NuA3 transiently interacts with the yFACT and RSC complexes in vivo. A: Arginine-containing peptides were identified for 288 of the proteins identified from the gel shown in Figure 4(B). The fraction of isotopically light peptide relative to light + heavy is plotted for each. B: Condensed version of panel A. Core NuA3 components (Sas3, Nto1, Yng1, Taf14, Eaf6) were identified as ∼100% light. A nonspecific threshold (0.47 ± 0.08) was established with a group of ribosomal proteins, which are common contaminants in affinity purifications. Relative to the nonspecific threshold, the majority (278) of the proteins were classified as nonspecific.

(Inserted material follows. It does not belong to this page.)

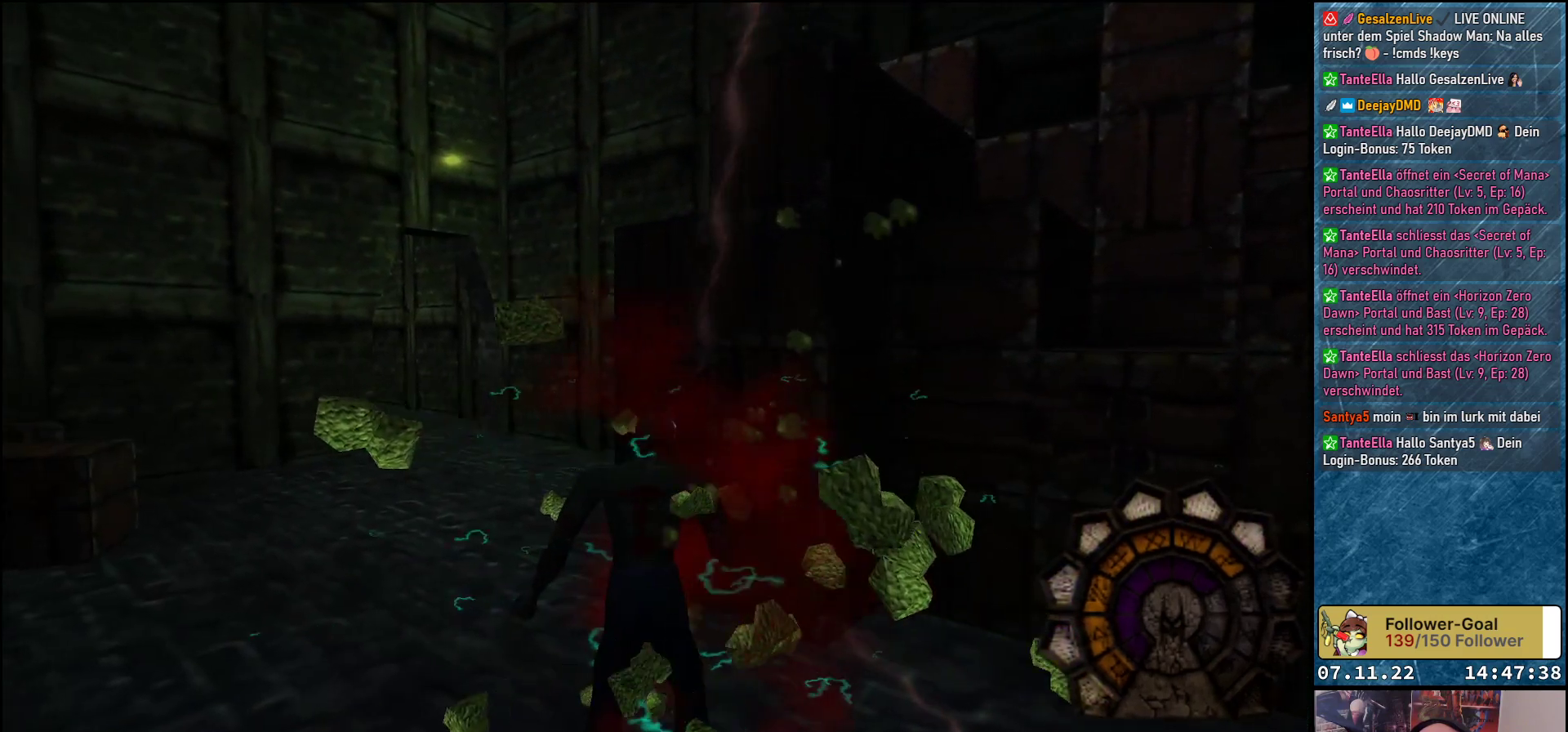
{"buttons": ["DPAD_RIGHT"], "left_stick": "center", "events": [[317, "DPAD_RIGHT", "down"]]}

Five proteins showed a fraction of isotopically light that were >2 standard deviations from the contaminant threshold and were categorized as transient interactions: Pob3/Spt16 (yFACT components), Nap1 (nucleosome assembly protein 1) and Rsc7/8 (RSC chromatin remodeling complex components).

Figure 6

NuA3 and yFACT have overlapping in vivo functions. A: Indicated strains were 10-fold serially diluted and assayed for temperature, hydroxyurea (HU) or methyl methanesulfonate (MMS) sensitivity. B: Proposed model of NuA3 in transcriptional activation/elongation. Set1-modified H3K4me3 recruits NuA3 for acetylation of H3K14. RSC is localized to the H3K14Ac and serves as a bridge to RNA polymerase II. yFACT is localized via protein-protein interactions. Nap1 shuttles in histones to this macromolecular protein assembly. The chromatin remodeling activity of RSC and nucleosome disassembly activity of yFACT destabilize a nucleosome to provide for RNA polymerase II movement. yFACT replaces the nucleosome with histones delivered by Nap1.